Day18 Arras to Bapaume- Struck

When you walk for days and days, sometimes they blur together. Despite what I say in this update, it was day 18 and not 17.

Today will be a short post for two reasons:

First, it was a tough day of slogging through some mud and honestly I’m kind of tired.

Second, we passed our first true WWI cemetery, and I was personally struck by it. Please watch this video.

If you find it is a bit too long, just remember that this is one row of many in a relatively tiny cemetery in a somewhat insignificant battlefield in a smaller section of WWI.
Each stone is someone’s son, husband, father, brother, or sister.

I knew nothing of the “Sunken Road”, but I learned today. If history is your thing, I’ve copied over some information and posted it on the History Bits page.

We’ve passed other memorials and private cemeteries before this one, but this was the first of many military battlefield cemeteries. It was the sight of a military hospital. It’s location was such that I could imagine the whole battlefield laid before me as we walked through the area.

“That field would have been a trap.”

“That hill would have been significant.”

“The stream here would have been red with blood.”

It was all very close and shockingly very real.

As I mentioned, it was muddy. I’d read about the mud sucking soldiers and animals down. I can believe it! It was a sticky kind of mud. The inch or two that we trod through wrapped around our shoes and latched onto them mercilessly. I can only imagine what a field turned upside down by artillery could have been like. I almost felt ashamed at the inconvenience the mud was to us.

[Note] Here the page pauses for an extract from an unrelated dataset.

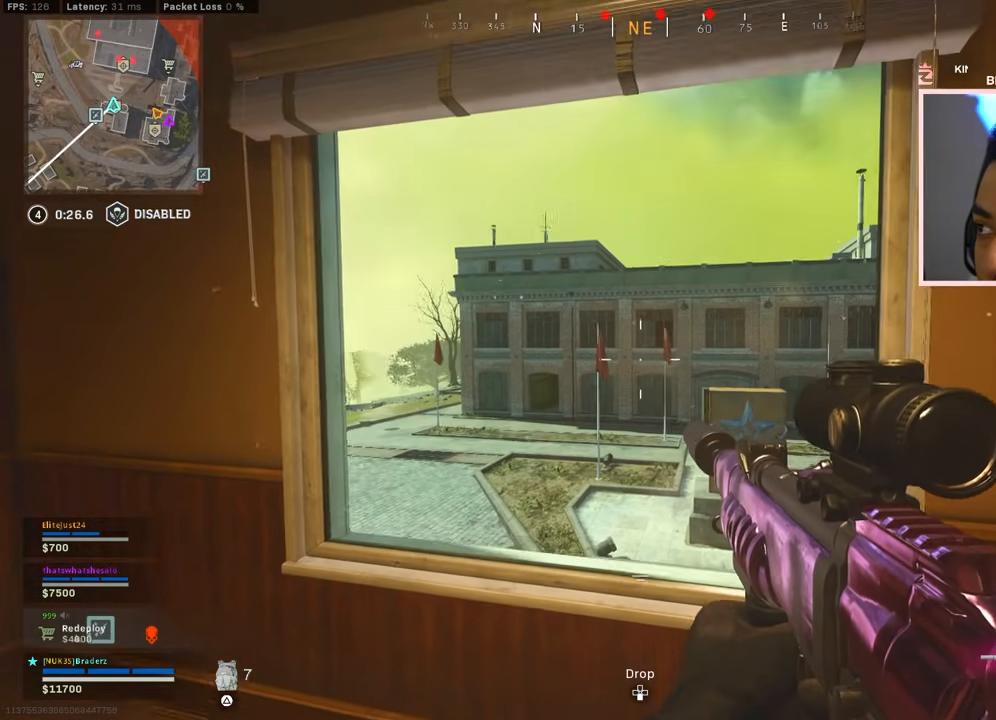
{"buttons": [], "left_stick": "center", "right_stick": "center", "events": [[116, "left_stick", "center"], [183, "right_stick", "down"], [300, "right_stick", "center"]]}
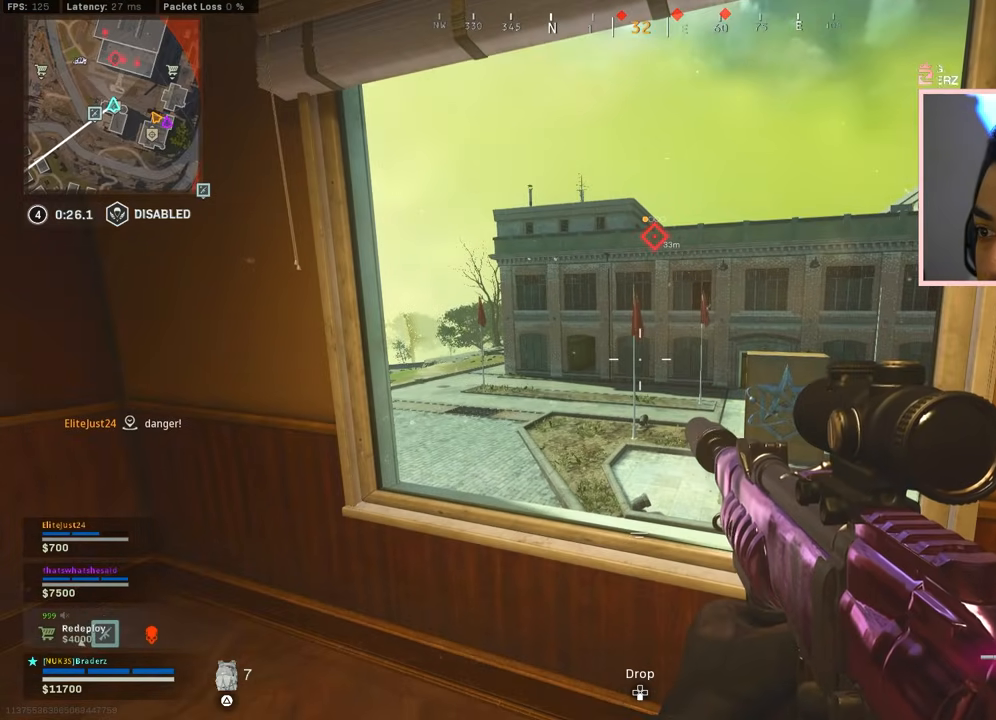
{"buttons": [], "left_stick": "center", "right_stick": "center", "events": []}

The Sunken Road Cemetery near Arras

The boys that lived through this were no different than us. To say they were superheros is wrong. Most wouldn’t have wanted to be there. To live through it was all they could strive to do. But the fact that they suffered here is enough – they and all of those have given all or a portion of their lives in military service deserve our deepest respect and gratitude.

So to my Father and Father-in-Law, to my brother and brother-in-law and to all the other veterans that I know – Thank You.

Published by

Mark Dowty

"An Intentional Life"

8 thoughts on “Day18 Arras to Bapaume- Struck”

  1. What struck me about the cemetery was the names (like Rose, Brown, Carmichael, etc.) on the tombstones strongly suggested they were non-French yet they were being cared for as if the caretakers (local people?) deeply cared about those buried there.

    Liked by 2 people

    1. Hi,
      We felt very humbled by today’s entry – and we in turn so grateful for such sacrifices made. We should never forget.
      Keep going strong and supporting each other!
      Judith and Paul (Shoreham, Kent)


      1. Waxing philosophic….It’s all part of the fallen human condition. Each generation thinks they’ve found “the thing” that will make people love each other and live in harmony – be it a political system, a social construct or global cause. The problem is that we’re looking to “inside the box” to find a solution to the problems inside the box. The solution doesn’t exist in the creation but with the creator.